Ischemia-reperfusion is inevitable in the present scenario of organ procurement, cooling and preservation, and transplantation into the warm recipient. It is of major interest to prepare the allograft for the demanding conditions during reperfusion in the recipient. COR has been proven to mediate a clinical benefit. With the present data at hand, gene expression profiles accountable for this phenomenon are suggested. Of special interest is the interaction of reactive oxygen species, which accumulate during ischemia-reperfusion, with TGF-beta (Jain et al. 2013). Further downstream in the TGF beta cascade, the cytoplasmatic signaling molecule Smad 3 has been shown to mediate ischemia reperfusion injury effects (Peng et al. 2019; Yang et al. 2018) . For now it remains speculative, but it seems reasonable that these are predominant targets for pharmacological interventions to further enhance the clinically observed effects of COR and expand the protection against ischemia-reperfusion injury provided by this preservation method. Presumably, this might in turn reduce the oxidative stress (Liu and Desai 2015) observed during ischemia reperfusion injury, which leads to inflammatory and apoptotic processes. Additionally, Smad-independent pathways (e.g., p38 MAPK, Erk pathways) are involved in cell growth regulation and cytokinesis and should be further investigated in the context of COR. Proteomic investigations might help to validate potential treatment targets.

Additionally it would be of great interest in the future to actively induce changes on a cellular level by induction of mRNA or miRNA (Budak and Zhang 2017) to the perfusion circuit to promote protective protein expressions. Thus, improvement and refinement of COR by future investigations hopefully optimizes preservation of liver allografts before transplantation, which might increase the organs’ capability of resistance against ischemia reperfusion injury and will lead to expanded preservation times.

This is the first study investigating transcriptomic profiles of COR before liver transplantation. The only other machine perfusion modality which has been investigating differential gene expressions has been normothermic machine perfusion so far (Jassem et al. 2019). By microarray investigations, a set of 12 clinically transplanted machine perfused livers were compared to livers undergoing conventional cold storage as preservation modality. Here, gene expression profiles of liver tissue were shifted from proinflammation to prohealing and regeneration by NMP.
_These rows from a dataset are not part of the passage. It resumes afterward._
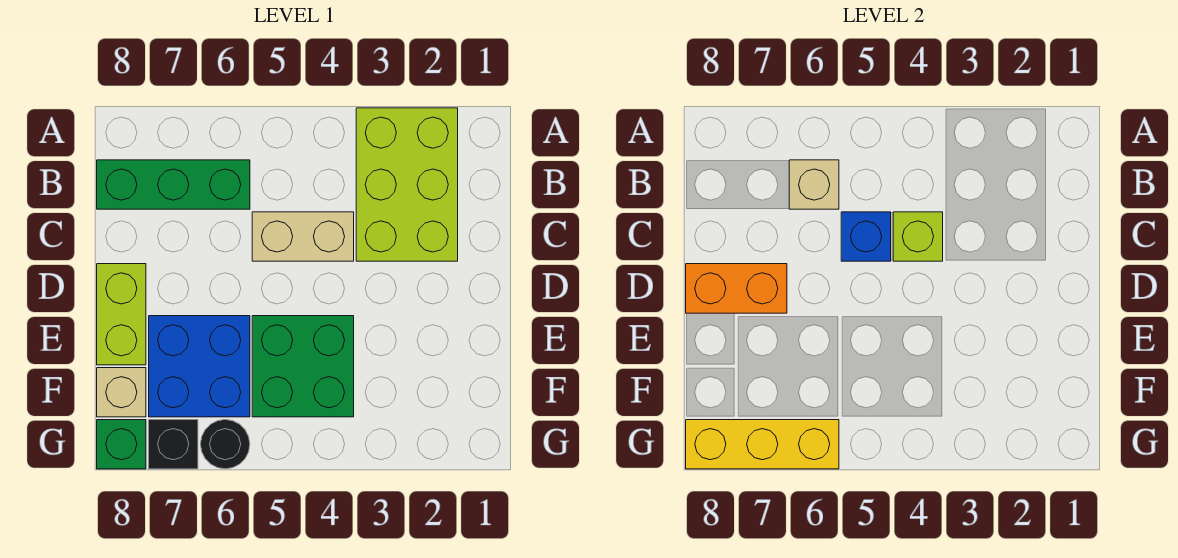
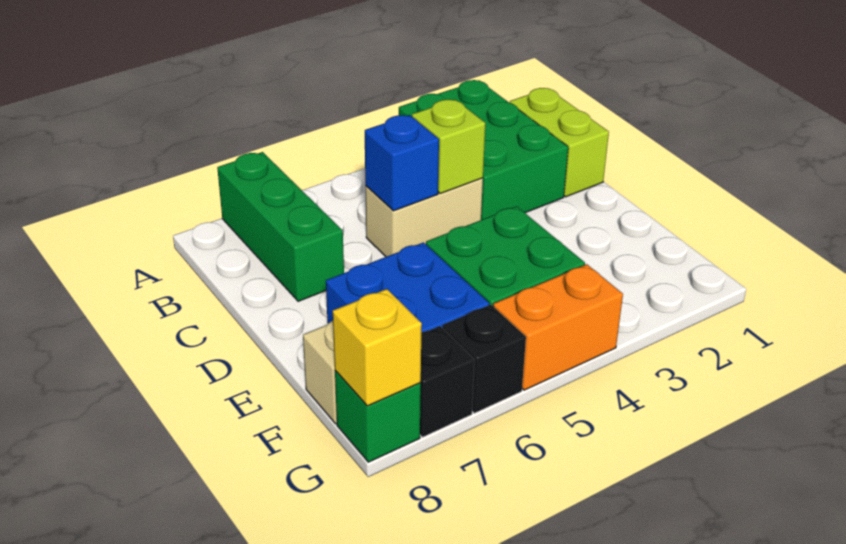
lime 2x3 brick [356,108,458,261] -> green 2x3 brick [399,80,568,220]
green 1x3 brick [97,160,250,209] -> green 1x3 brick turned to [217,152,344,301]
tan 1x1 brick [789,160,839,209] -> none
orange 1x2 brick [686,264,787,313] -> orange 1x2 brick moved to [493,264,623,390]
lime 1x2 brick [97,264,146,365] -> lime 1x2 brick moved to [510,88,609,197]
black 1x1 round brick [201,420,250,469] -> black 1x1 brick [443,305,526,413]
yellow 1x3 brick [686,420,839,469] -> yellow 1x1 brick [333,289,422,406]

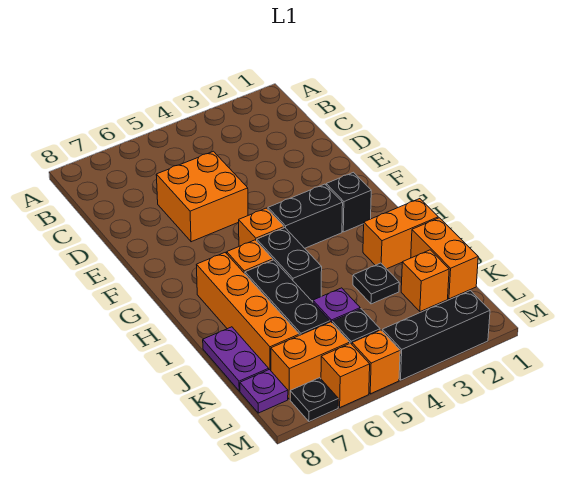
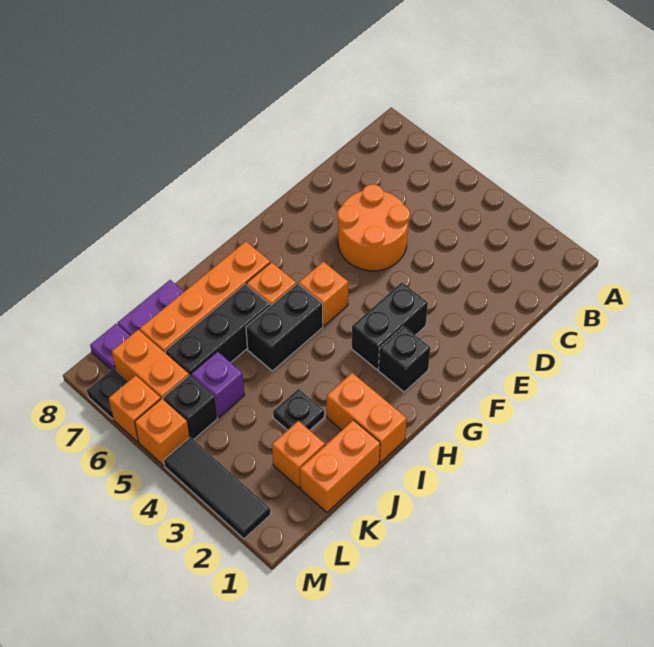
orange 2x2 brick [156,151,248,242] -> orange 2x2 round brick [338,184,410,271]
black 1x2 brick [268,184,343,248] -> black 1x2 brick turned to [352,282,428,370]
black 1x3 brick [382,291,490,380] -> black 1x3 tile [164,437,270,539]

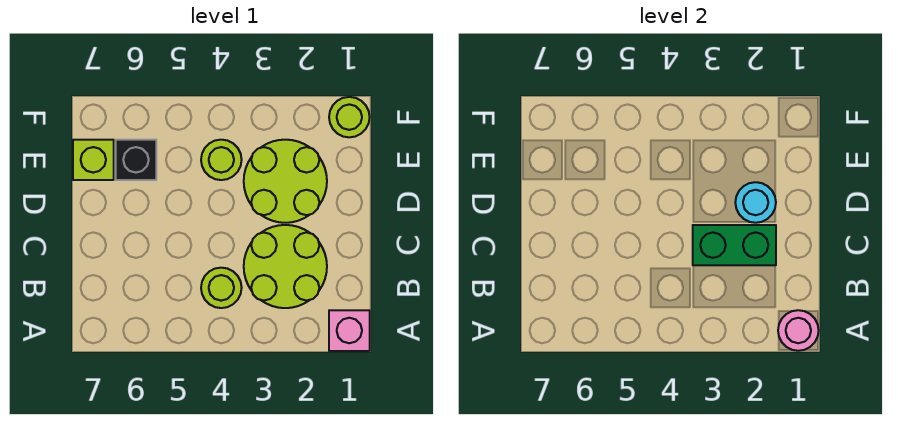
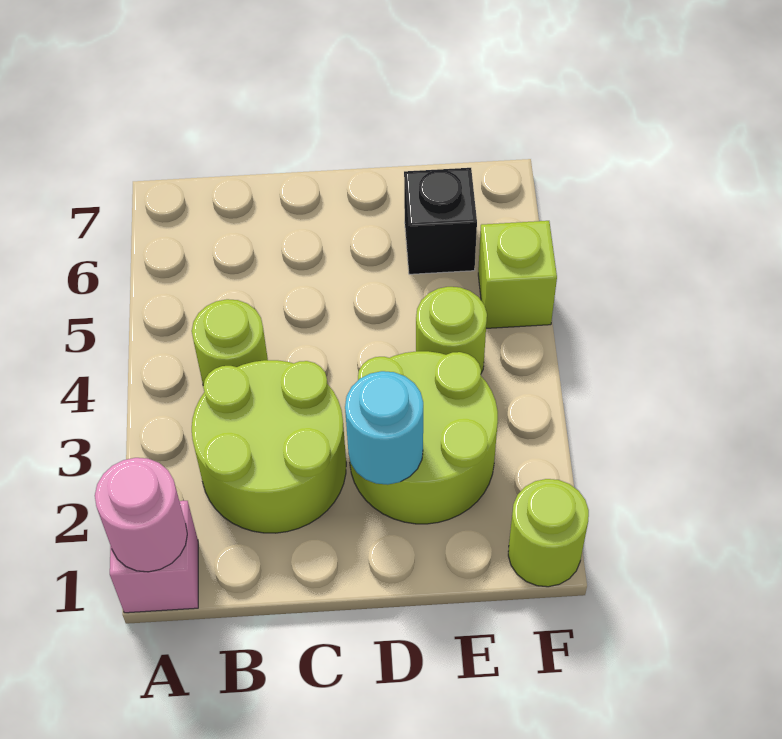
green 1x2 brick [693,225,776,265] -> none
lime 1x1 brick [73,140,114,180] -> lime 1x1 brick moved to [478,221,557,328]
Our work is affected by several limitations commonly described in human transplant studies: large variations in the preservation and transplantation times, caused by logistical reasons and surgical issues are present between cases; intrinsic variation of the allografts as well as the variable effect of brain death persists, which has been described by transcriptomic studies before (Colombo et al. 2006). Moreover, the small sample size without an extrinsic control group further limits the conclusions that can be drawn from these data.

In conclusion, the evolving techniques of NGS open new doors to address the partially contrary results of ischemia-reperfusion injury and liver regeneration. We delineated a differential transcriptome after liver reperfusion by COR preservation, indicating dominant pathways by which the suggested beneficial effect is potentially mediated.